→ Work required: Translate into French this sentence from the passage on Bigge's reports: "The reports also urged the separation of Van Diemen's Land from New South Wales, and the establishment of a complete and independent judiciary for the former."

Start of Passage shown

Bigge's criticism of convict discipline has been set forth already in Chapter V. It is unsatisfactory to find that beyond proposing that the magistrates should have the power of transporting offenders to other parts of the Colony for periods which might exceed their original sentences, he could offer no important change in what he felt to be an inefficient system. He hoped for great improvements, however, from the dispersion of the prisoners, the cessation of their wages, and a stricter regulation of remissions of sentence, including a complete prohibition of giving tickets-of-leave to new arrivals.

The great difficulty of the settlement's future, he thought, lay in the lack of demand for the produce of the convicts' labour. It was with the view of increasing this that he advocated encouragement for the export of wood, mimosa bark (for tanning), and wool, by a decrease in the duties levied in England on these productions. It was also with this view that he supported the establishment of distilleries.[97]

Putting aside for the moment the second report dealing with the judicial establishment, it is well to pass on to the third, which dealt with the trade and agriculture of the Colony and with all subsidiary features. The whole tendency of that report was to favour the aggregation of large areas under private ownership; to make it easy for the capitalist to procure land, and thus, with the convict labour, develop the wool export of the country. It was practically a repudiation of the policy so long attempted by the Home Government of establishing a regime of small proprietors. Bigge looked for the prosperity of the Colony to capitalist farmers with large estates, cultivated by forced labour, or to proprietary companies holding sway over immense tracts where great herds of sheep would be guarded by lonely convict shepherds. He looked with a cold and unfeeling eye upon the Colony's attempt to start manufactures, regarding them as of doubtful value to New South Wales, and as directly injurious to the mother country. At the same time he desired greatly to foster the South Sea trade, not only for the profit it might bring, but also to give an outlet for the adventurous sons of the new country. In fine, minor trading ventures were to be allowed a chance of existence, and men with small capital to be given land though with a sparing hand. But to the wealthy land and labour were to be dispensed liberally, with two chief objects in view—one to encourage emigrants who might relieve the Government of the charge of the convicts, and the other to provide England with an important raw material.

The main recommendations of the second report have been already discussed. The chief subject of judicial interest was that of juries, and the decision of Bigge was for delay. The Criminal Court, with some modifications, he thought might still be sufficient, and he followed the counsel of Mr. Justice Field in proposing a judicial establishment with one judge only for both Civil and Criminal Courts. The office of Judge-Advocate, however, was to be done away with and an Attorney-General to take his place as Crown Prosecutor. One abuse, the part payment of the salary of the chief judge by fees of his court, was also to be abolished. It was an abuse to which the high fees of the court had given an unpleasant prominence, and it had at no time been a necessary system.[98] As to the police establishment, the recommendations were of minor importance, and related chiefly to the appointment from England of a superintendent, and a better system of payment in the service.

The reports also urged the separation of Van Diemen's Land from New South Wales, and the establishment of a complete and independent judiciary for the former.

End of Passage shown
Start of Record excerpts

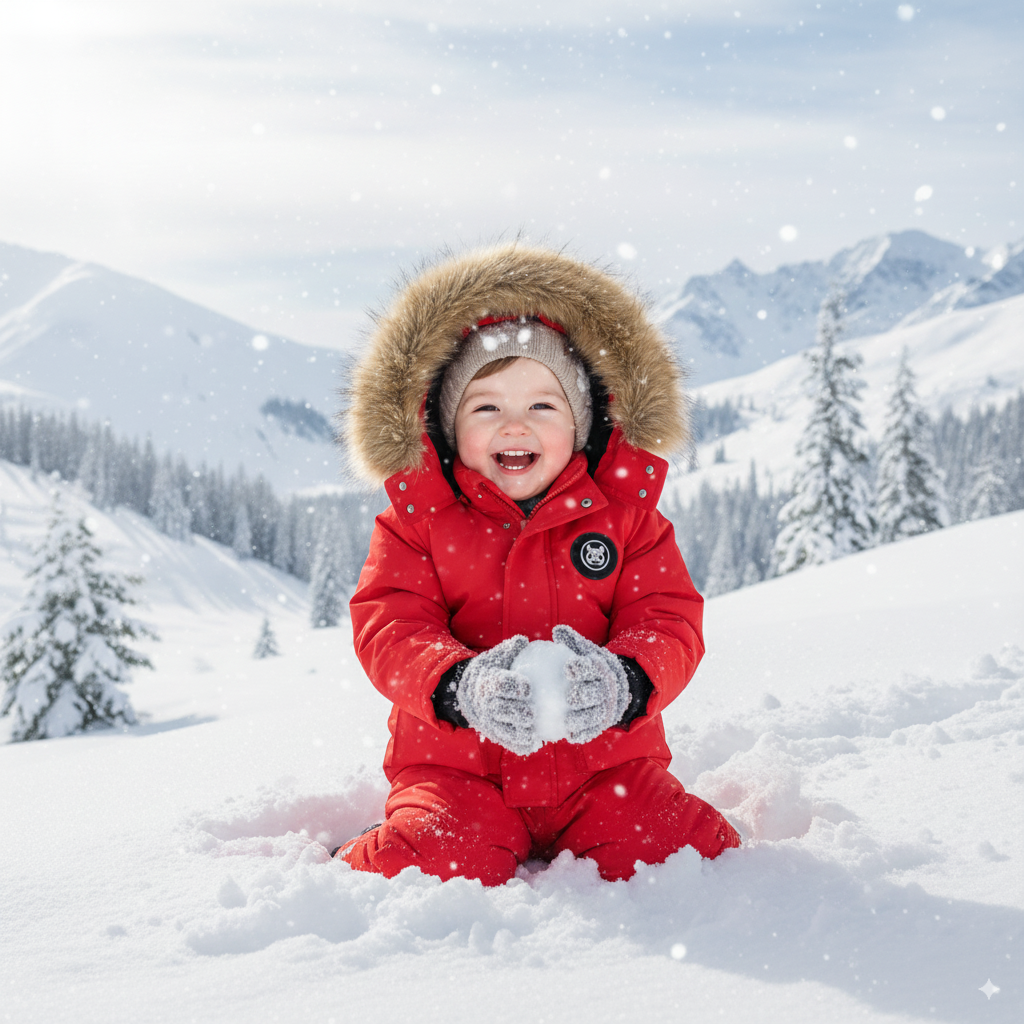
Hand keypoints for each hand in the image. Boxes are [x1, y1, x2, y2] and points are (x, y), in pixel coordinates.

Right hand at [456, 635, 538, 754]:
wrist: (470, 693)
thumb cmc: (492, 670)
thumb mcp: (497, 657)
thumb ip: (511, 649)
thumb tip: (524, 640)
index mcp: (487, 682)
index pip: (498, 684)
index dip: (512, 686)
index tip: (527, 687)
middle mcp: (484, 703)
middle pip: (499, 710)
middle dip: (516, 713)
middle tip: (532, 713)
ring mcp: (488, 720)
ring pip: (503, 730)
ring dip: (519, 733)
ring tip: (535, 732)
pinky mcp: (493, 733)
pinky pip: (506, 741)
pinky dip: (519, 744)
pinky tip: (534, 743)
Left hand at [552, 625, 629, 743]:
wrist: (617, 687)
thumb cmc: (592, 666)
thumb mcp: (586, 652)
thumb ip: (572, 642)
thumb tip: (557, 630)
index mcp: (602, 669)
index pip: (593, 668)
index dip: (583, 668)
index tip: (569, 667)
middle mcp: (608, 689)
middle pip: (598, 693)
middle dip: (585, 695)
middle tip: (569, 697)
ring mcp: (607, 707)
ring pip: (597, 715)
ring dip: (583, 719)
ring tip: (567, 721)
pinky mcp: (604, 723)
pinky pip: (594, 730)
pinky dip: (584, 733)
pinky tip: (570, 735)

End of Record excerpts

→ Answer to the exercise: Les rapports préconisaient également la séparation de la Terre de Van Diemen d'avec la Nouvelle-Galles du Sud, ainsi que l'établissement d'un appareil judiciaire complet et indépendant pour la première.